Knock.  Knock.  Anybody there?  Phone home.  (This email address is being protected from spambots. You need JavaScript enabled to view it.)

August 12, 1997

Dear Tyler,

    Has your dad ever told you about the smell of floor wax?  There are a lot of good smells in the world.  For example, have you smelled your crayons?  Red smells just like black to me, but they all smell different from anything else in the world.  Attics have a sad smell for me.  I think about all of the toys and puzzles no one wants to play with any more.  Your pillow has its own smell too.  Sniff it tonight after the lights are out and the house is quiet. You’ll see.
    The fall has smells that remind me, and probably your dad, of being a little boy.

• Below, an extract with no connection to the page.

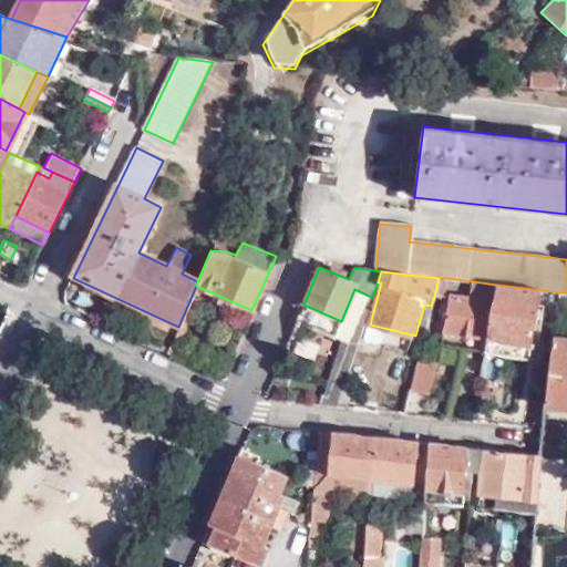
[(447,278),(439,278),(434,296),(443,297),(447,278)]
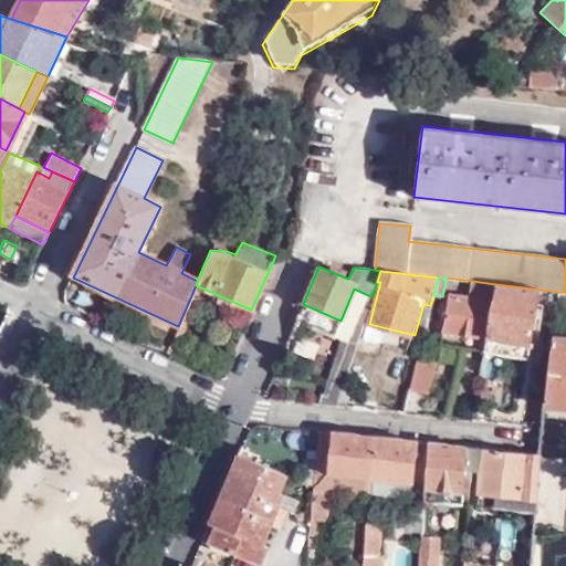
[(441,331),(484,337),(495,284),(472,281),(470,295),(450,292),(441,331)]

Leaves crackle when you walk through them, but they have a smell too.  Crumble one up in your hand and smell it.  Sometimes you can smell someone burning leaves or having a fire in the fireplace in the house.  There were more fires inside of houses and outside in yards and gardens when your dad and I were young.
    Also in the fall, Grandma bought your dad and me new shoes.  New shoes smelled like stores, not like somebody's stinky feet.  There was only one kind of play shoe, which we called sneakers back then and that was Keds.  And there was only one kind of Keds, the kind that laced to the top of your ankle.  Every pair had a flat, round piece of rubber as a mark on the outside of my ankle, but I could get different colors: black, blue, white, and red.  Brand new shoes smelled like a store and the rubber sole squeaked when I rubbed my finger on it.  After about a month, my sneakers began to smell good, like baseball dirt, grass scuffing, and dogs.  Grandma also bought us clothes so that we could go back to school in new clothes instead of the old, comfortable ones with the holes in the knees.
    And always the first smell I smelled on the first day of school was floor wax.  The janitors had worked all summer to make the schools clean and ready for us.  The last thing they did, on the day before we came back to school, was wax the floors.  My shoes squeaked on the fresh wax.  Every time: new wax on the floor and new sneakers on your feet.  Squeaks is what you get.
    So whenever I smell floor wax, I remember long ago in the fall.  I bet your dad does too.  If he hasn’t told you so yet, ask him.  He knows.  He’ll tell you.